Roto-Rooter Wins Appeal On Class Action Status
The dispute centered on a “miscellaneous supplies charge,” Roto-Rooter began including on its preprinted customer invoices in 1999.The charge started at $4.95, increased to $6.95, and ultimately went as high as $12.95, depending on the geographic location.
Michael Linn, an Ohio resident, called Roto-Rooter for its plumbing services twice in September 2000. He paid a miscellaneous supplies charge of $4.95 on the first visit and $6.95 on the second, both of which were included in Roto-Rooter's preprinted invoices.
Linn filed his class action lawsuit in April 2002 asserting claims for fraudulent misrepresentation, fraudulent concealment, unjust enrichment, and violations of the Ohio Consumer Sales Practice Act.
Linn's legal team argued, among other items, that the charge was implemented to boost Roto-Rooter's profits, to increase the pay of its technicians, and that the charge bore no relation to the cost of such supplies. Linn also contended that the invoices did not reveal the nature of the charge and that customers were misled to believe the charge was related to supplies used in a service call.
Roto-Rooter, however, argued that the charge is to cover hundreds of miscellaneous supplies routinely used in its services, such as drain cleaning, leak detecting and video monitoring machines, cables, blades, safety equipment, fuel, cleaning products, small parts, hand tools, and consumables (i.e., solder, flux, caulk, tape, torch fuel, nuts, bolts, washers and cleaning products).

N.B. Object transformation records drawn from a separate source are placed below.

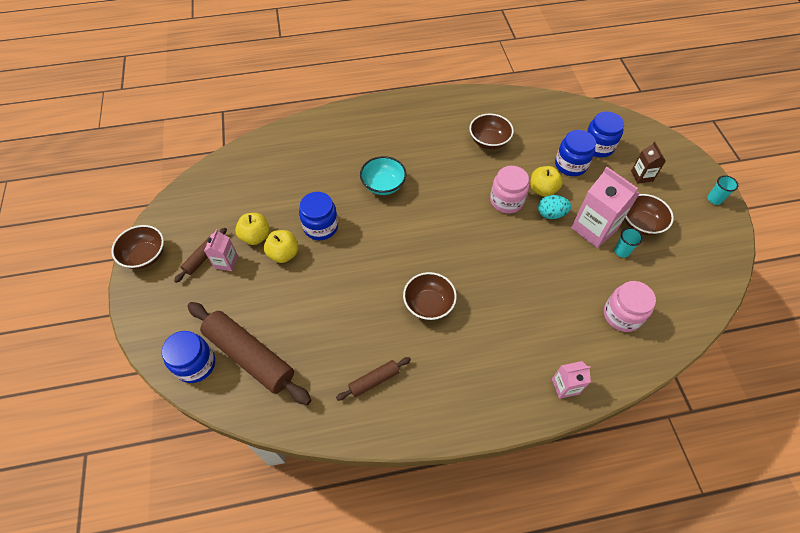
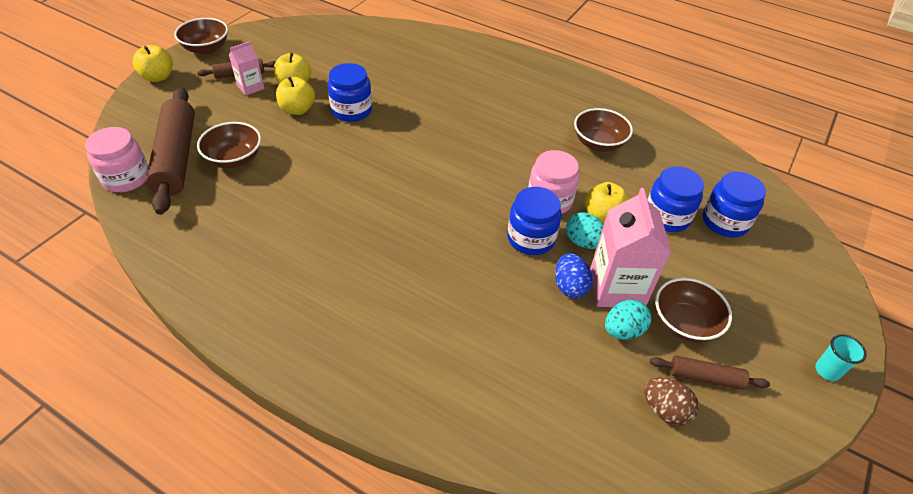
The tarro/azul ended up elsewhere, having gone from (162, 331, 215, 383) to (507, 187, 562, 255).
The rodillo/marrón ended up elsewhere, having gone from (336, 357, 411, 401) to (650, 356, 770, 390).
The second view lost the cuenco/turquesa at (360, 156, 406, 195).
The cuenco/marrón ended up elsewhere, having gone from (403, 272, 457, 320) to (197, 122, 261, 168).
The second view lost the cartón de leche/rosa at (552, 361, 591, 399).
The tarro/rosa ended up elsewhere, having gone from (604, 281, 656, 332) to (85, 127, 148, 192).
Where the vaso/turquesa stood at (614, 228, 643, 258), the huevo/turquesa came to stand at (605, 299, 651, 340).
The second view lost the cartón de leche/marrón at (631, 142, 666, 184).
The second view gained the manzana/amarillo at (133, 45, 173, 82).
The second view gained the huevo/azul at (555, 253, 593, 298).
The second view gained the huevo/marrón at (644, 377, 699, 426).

The types of supplies and the amounts used varied, depending on the work to be done. Roto-Rooter claims it did not track the amount of consumables used on individual service calls because it could not be precisely measured or priced. Roto-Rooter did, however, track the aggregate cost for these supplies.
Roto-Rooter lost one legal hurdle in February 2003 when a trial judge for the Cuyahoga County Court of Common Appeals granted class action status in February 2003.
The Eighth District Ohio Court of Appeals, however, reversed that decision. The “decertification” means that Linn's complaint can proceed as an individual claim.